» REQUIRED ACTION
Say how many lines below hold the word "arxiv"; give the number by itself.

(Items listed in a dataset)
++++++++++

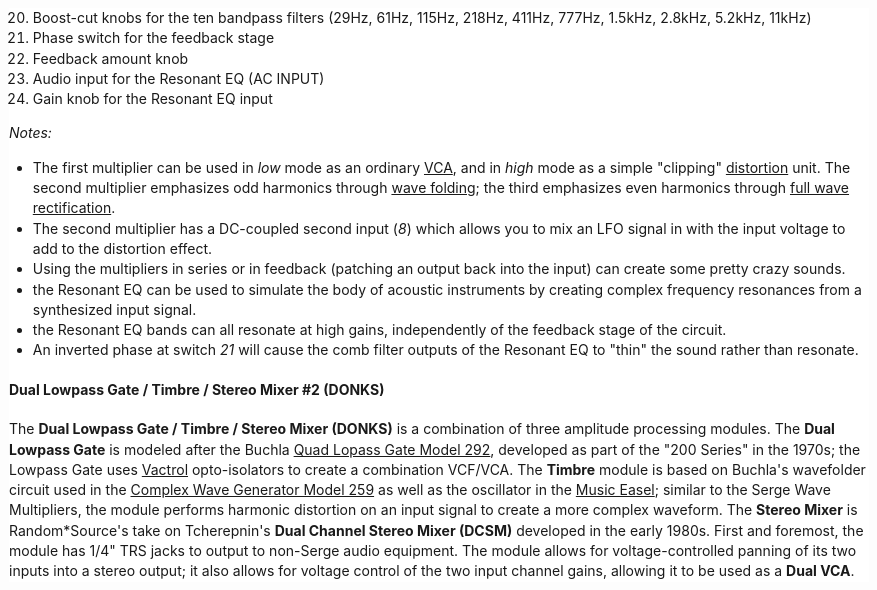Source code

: 20. Boost-cut knobs for the ten bandpass filters (29Hz, 61Hz, 115Hz, 218Hz, 411Hz, 777Hz, 1.5kHz, 2.8kHz, 5.2kHz, 11kHz)
21. Phase switch for the feedback stage
22. Feedback amount knob
23. Audio input for the Resonant EQ (AC INPUT)
24. Gain knob for the Resonant EQ input

*Notes:*
- The first multiplier can be used in *low* mode as an ordinary [VCA](https://en.wikipedia.org/wiki/Variable-gain_amplifier), and in *high* mode as a simple "clipping" [distortion](https://en.wikipedia.org/wiki/Distortion_(music)) unit. The second multiplier emphasizes odd harmonics through [wave folding](https://www.keithmcmillen.com/blog/simple-synthesis-part-8-wavefolding/); the third emphasizes even harmonics through [full wave rectification](https://www.hackaudio.com/digital-signal-processing/distortion-effects/full-wave-rectification/).
- The second multiplier has a DC-coupled second input (*8*) which allows you to mix an LFO signal in with the input voltage to add to the distortion effect.
- Using the multipliers in series or in feedback (patching an output back into the input) can create some pretty crazy sounds.
- the Resonant EQ can be used to simulate the body of acoustic instruments by creating complex frequency resonances from a synthesized input signal.
- the Resonant EQ bands can all resonate at high gains, independently of the feedback stage of the circuit. 
- An inverted phase at switch *21* will cause the comb filter outputs of the Resonant EQ to "thin" the sound rather than resonate.

#### Dual Lowpass Gate / Timbre / Stereo Mixer #2 (DONKS)

The **Dual Lowpass Gate / Timbre / Stereo Mixer (DONKS)** is a combination of three amplitude processing modules. The **Dual Lowpass Gate** is modeled after the Buchla [Quad Lopass Gate Model 292](https://www.modulargrid.net/u/buchla-quad-voltage), developed as part of the "200 Series" in the 1970s; the Lowpass Gate uses [Vactrol](https://en.wikipedia.org/wiki/Resistive_opto-isolator) opto-isolators to create a combination VCF/VCA. The **Timbre** module is based on Buchla's wavefolder circuit used in the [Complex Wave Generator Model 259](https://modularsynthesis.com/roman/buchla259/259cwg.htm) as well as the oscillator in the [Music Easel](https://buchla.com/music-easel/); similar to the Serge Wave Multipliers, the module performs harmonic distortion on an input signal to create a more complex waveform. The **Stereo Mixer** is Random\*Source's take on Tcherepnin's **Dual Channel Stereo Mixer (DCSM)** developed in the early 1980s. First and foremost, the module has 1/4" TRS jacks to output to non-Serge audio equipment. The module allows for voltage-controlled panning of its two inputs into a stereo output; it also allows for voltage control of the two input channel gains, allowing it to be used as a **Dual VCA**.
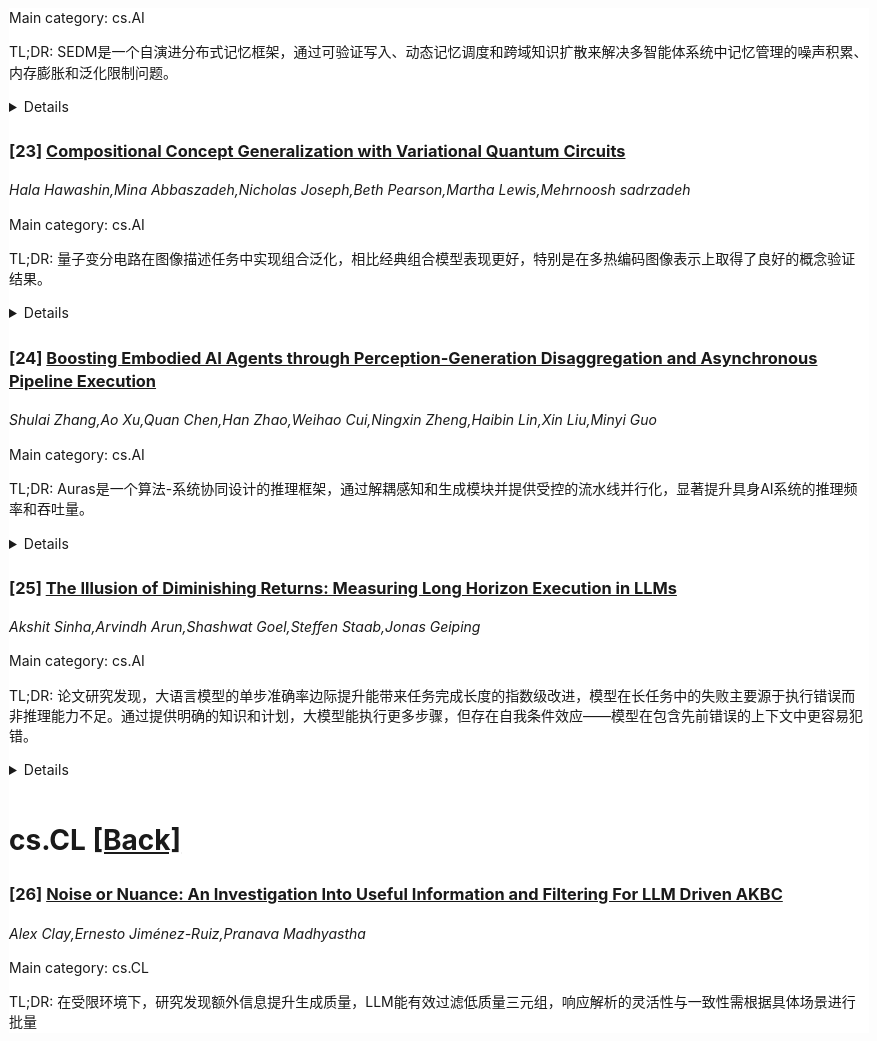 Main category: cs.AI

TL;DR: SEDM是一个自演进分布式记忆框架，通过可验证写入、动态记忆调度和跨域知识扩散来解决多智能体系统中记忆管理的噪声积累、内存膨胀和泛化限制问题。


<details><summary>Details</summary></details>


### [23] [Compositional Concept Generalization with Variational Quantum Circuits](https://arxiv.org/abs/2509.09541)
*Hala Hawashin,Mina Abbaszadeh,Nicholas Joseph,Beth Pearson,Martha Lewis,Mehrnoosh sadrzadeh*

Main category: cs.AI

TL;DR: 量子变分电路在图像描述任务中实现组合泛化，相比经典组合模型表现更好，特别是在多热编码图像表示上取得了良好的概念验证结果。


<details><summary>Details</summary></details>


### [24] [Boosting Embodied AI Agents through Perception-Generation Disaggregation and Asynchronous Pipeline Execution](https://arxiv.org/abs/2509.09560)
*Shulai Zhang,Ao Xu,Quan Chen,Han Zhao,Weihao Cui,Ningxin Zheng,Haibin Lin,Xin Liu,Minyi Guo*

Main category: cs.AI

TL;DR: Auras是一个算法-系统协同设计的推理框架，通过解耦感知和生成模块并提供受控的流水线并行化，显著提升具身AI系统的推理频率和吞吐量。


<details><summary>Details</summary></details>


### [25] [The Illusion of Diminishing Returns: Measuring Long Horizon Execution in LLMs](https://arxiv.org/abs/2509.09677)
*Akshit Sinha,Arvindh Arun,Shashwat Goel,Steffen Staab,Jonas Geiping*

Main category: cs.AI

TL;DR: 论文研究发现，大语言模型的单步准确率边际提升能带来任务完成长度的指数级改进，模型在长任务中的失败主要源于执行错误而非推理能力不足。通过提供明确的知识和计划，大模型能执行更多步骤，但存在自我条件效应——模型在包含先前错误的上下文中更容易犯错。


<details><summary>Details</summary></details>


<div id='cs.CL'></div>

# cs.CL [[Back]](#toc)

### [26] [Noise or Nuance: An Investigation Into Useful Information and Filtering For LLM Driven AKBC](https://arxiv.org/abs/2509.08903)
*Alex Clay,Ernesto Jiménez-Ruiz,Pranava Madhyastha*

Main category: cs.CL

TL;DR: 在受限环境下，研究发现额外信息提升生成质量，LLM能有效过滤低质量三元组，响应解析的灵活性与一致性需根据具体场景进行批量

++++++++++

» ANSWER
4